[Dataset records]
━━━━
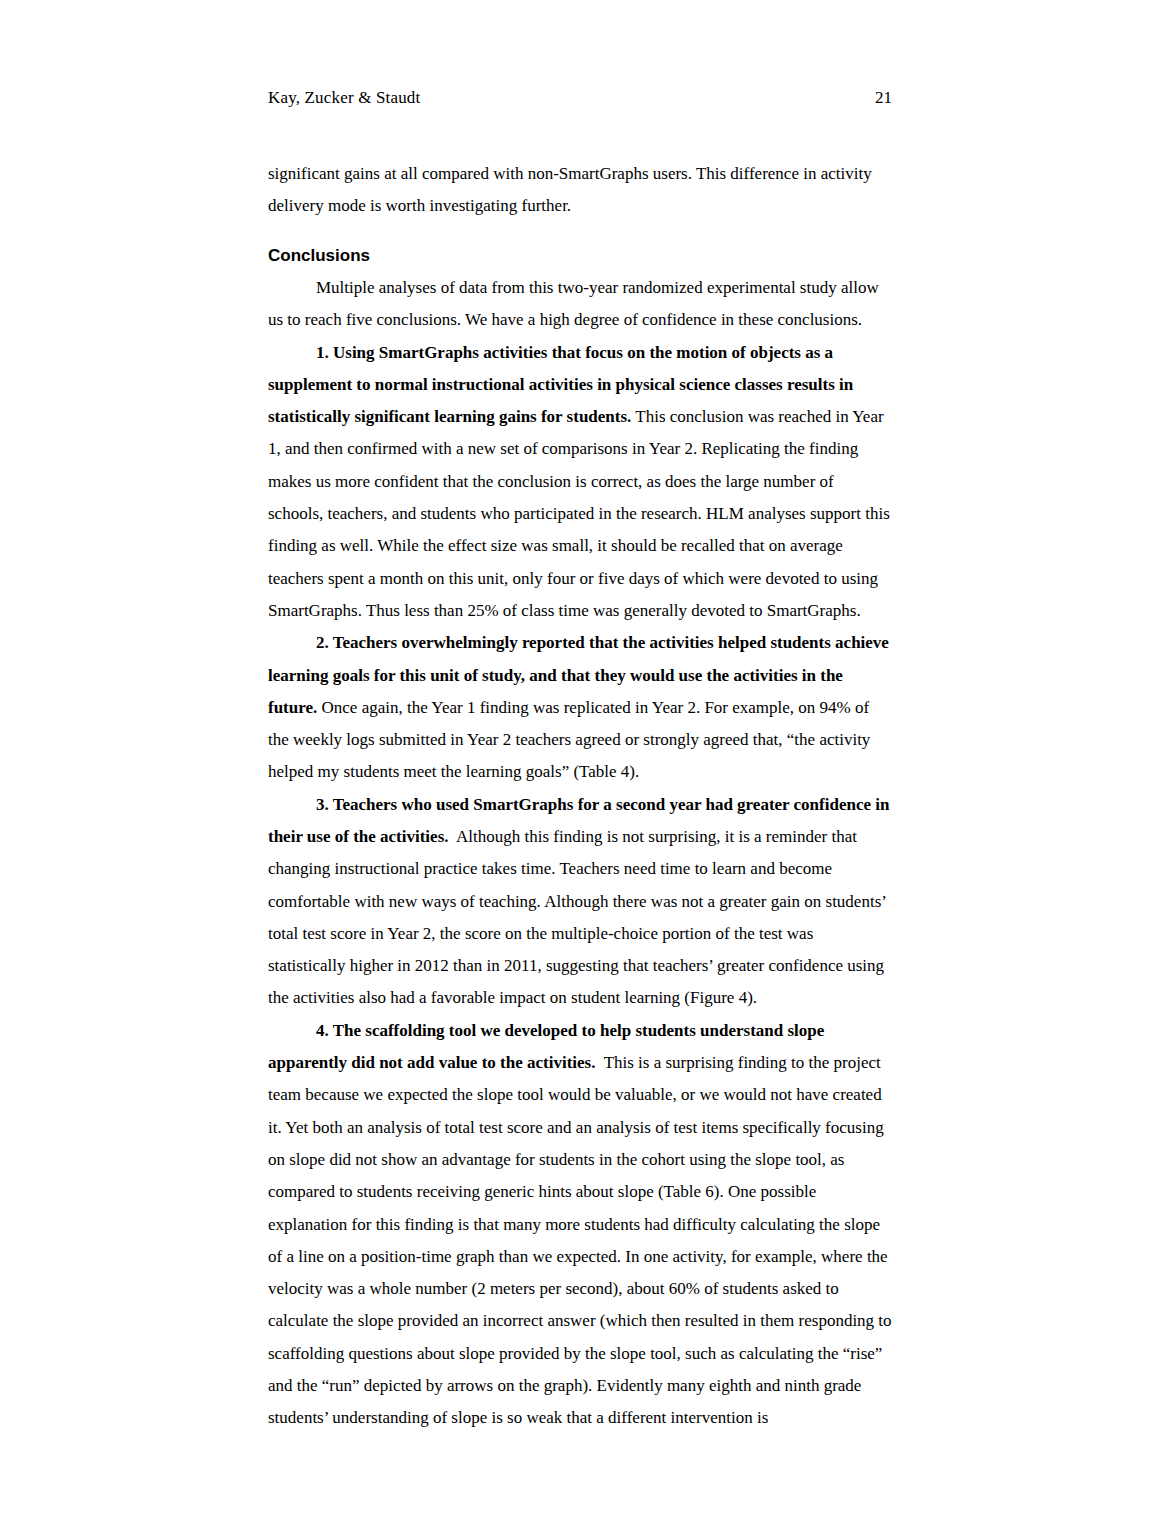Kay, Zucker & Staudt 21
significant gains at all compared with non-SmartGraphs users. This difference in activity delivery mode is worth investigating further.
Conclusions
Multiple analyses of data from this two-year randomized experimental study allow us to reach five conclusions. We have a high degree of confidence in these conclusions.
1. Using SmartGraphs activities that focus on the motion of objects as a supplement to normal instructional activities in physical science classes results in statistically significant learning gains for students. This conclusion was reached in Year 1, and then confirmed with a new set of comparisons in Year 2. Replicating the finding makes us more confident that the conclusion is correct, as does the large number of schools, teachers, and students who participated in the research. HLM analyses support this finding as well. While the effect size was small, it should be recalled that on average teachers spent a month on this unit, only four or five days of which were devoted to using SmartGraphs. Thus less than 25% of class time was generally devoted to SmartGraphs.
2. Teachers overwhelmingly reported that the activities helped students achieve learning goals for this unit of study, and that they would use the activities in the future. Once again, the Year 1 finding was replicated in Year 2. For example, on 94% of the weekly logs submitted in Year 2 teachers agreed or strongly agreed that, “the activity helped my students meet the learning goals” (Table 4).
3. Teachers who used SmartGraphs for a second year had greater confidence in their use of the activities. Although this finding is not surprising, it is a reminder that changing instructional practice takes time. Teachers need time to learn and become comfortable with new ways of teaching. Although there was not a greater gain on students’ total test score in Year 2, the score on the multiple-choice portion of the test was statistically higher in 2012 than in 2011, suggesting that teachers’ greater confidence using the activities also had a favorable impact on student learning (Figure 4).
4. The scaffolding tool we developed to help students understand slope apparently did not add value to the activities. This is a surprising finding to the project team because we expected the slope tool would be valuable, or we would not have created it. Yet both an analysis of total test score and an analysis of test items specifically focusing on slope did not show an advantage for students in the cohort using the slope tool, as compared to students receiving generic hints about slope (Table 6). One possible explanation for this finding is that many more students had difficulty calculating the slope of a line on a position-time graph than we expected. In one activity, for example, where the velocity was a whole number (2 meters per second), about 60% of students asked to calculate the slope provided an incorrect answer (which then resulted in them responding to scaffolding questions about slope provided by the slope tool, such as calculating the “rise” and the “run” depicted by arrows on the graph). Evidently many eighth and ninth grade students’ understanding of slope is so weak that a different intervention is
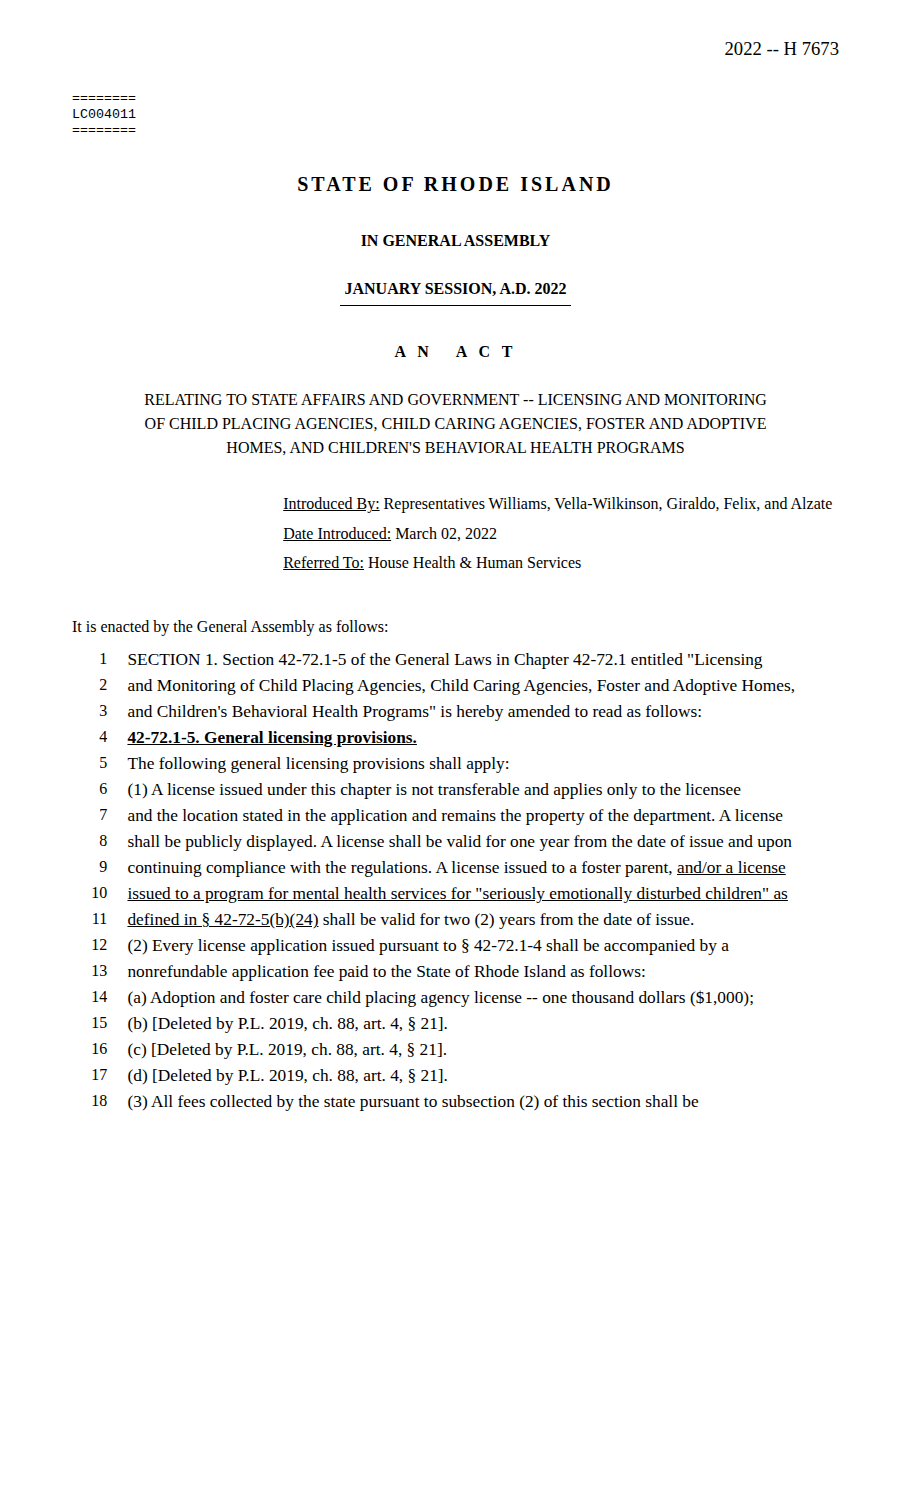2022 -- H 7673
========
LC004011
========
STATE OF RHODE ISLAND
IN GENERAL ASSEMBLY
JANUARY SESSION, A.D. 2022
A N A C T
RELATING TO STATE AFFAIRS AND GOVERNMENT -- LICENSING AND MONITORING OF CHILD PLACING AGENCIES, CHILD CARING AGENCIES, FOSTER AND ADOPTIVE HOMES, AND CHILDREN'S BEHAVIORAL HEALTH PROGRAMS
Introduced By: Representatives Williams, Vella-Wilkinson, Giraldo, Felix, and Alzate
Date Introduced: March 02, 2022
Referred To: House Health & Human Services
It is enacted by the General Assembly as follows:
SECTION 1. Section 42-72.1-5 of the General Laws in Chapter 42-72.1 entitled "Licensing
and Monitoring of Child Placing Agencies, Child Caring Agencies, Foster and Adoptive Homes,
and Children's Behavioral Health Programs" is hereby amended to read as follows:
42-72.1-5. General licensing provisions.
The following general licensing provisions shall apply:
(1) A license issued under this chapter is not transferable and applies only to the licensee
and the location stated in the application and remains the property of the department. A license
shall be publicly displayed. A license shall be valid for one year from the date of issue and upon
continuing compliance with the regulations. A license issued to a foster parent, and/or a license
issued to a program for mental health services for "seriously emotionally disturbed children" as
defined in § 42-72-5(b)(24) shall be valid for two (2) years from the date of issue.
(2) Every license application issued pursuant to § 42-72.1-4 shall be accompanied by a
nonrefundable application fee paid to the State of Rhode Island as follows:
(a) Adoption and foster care child placing agency license -- one thousand dollars ($1,000);
(b) [Deleted by P.L. 2019, ch. 88, art. 4, § 21].
(c) [Deleted by P.L. 2019, ch. 88, art. 4, § 21].
(d) [Deleted by P.L. 2019, ch. 88, art. 4, § 21].
(3) All fees collected by the state pursuant to subsection (2) of this section shall be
━━━━
**YOUR OBJECTIVE:** Using the data above, give again exactly the lines starting at the one holding "2022 -- H 7673" and ending at the one holding "nonrefundable application fee", inclusive, and nothing more. Omit the pictures.

**RESULT OF THIS TASK:**
2022 -- H 7673
========
LC004011
========
STATE OF RHODE ISLAND
IN GENERAL ASSEMBLY
JANUARY SESSION, A.D. 2022
A N A C T
RELATING TO STATE AFFAIRS AND GOVERNMENT -- LICENSING AND MONITORING OF CHILD PLACING AGENCIES, CHILD CARING AGENCIES, FOSTER AND ADOPTIVE HOMES, AND CHILDREN'S BEHAVIORAL HEALTH PROGRAMS
Introduced By: Representatives Williams, Vella-Wilkinson, Giraldo, Felix, and Alzate
Date Introduced: March 02, 2022
Referred To: House Health & Human Services
It is enacted by the General Assembly as follows:
SECTION 1. Section 42-72.1-5 of the General Laws in Chapter 42-72.1 entitled "Licensing
and Monitoring of Child Placing Agencies, Child Caring Agencies, Foster and Adoptive Homes,
and Children's Behavioral Health Programs" is hereby amended to read as follows:
42-72.1-5. General licensing provisions.
The following general licensing provisions shall apply:
(1) A license issued under this chapter is not transferable and applies only to the licensee
and the location stated in the application and remains the property of the department. A license
shall be publicly displayed. A license shall be valid for one year from the date of issue and upon
continuing compliance with the regulations. A license issued to a foster parent, and/or a license
issued to a program for mental health services for "seriously emotionally disturbed children" as
defined in § 42-72-5(b)(24) shall be valid for two (2) years from the date of issue.
(2) Every license application issued pursuant to § 42-72.1-4 shall be accompanied by a
nonrefundable application fee paid to the State of Rhode Island as follows:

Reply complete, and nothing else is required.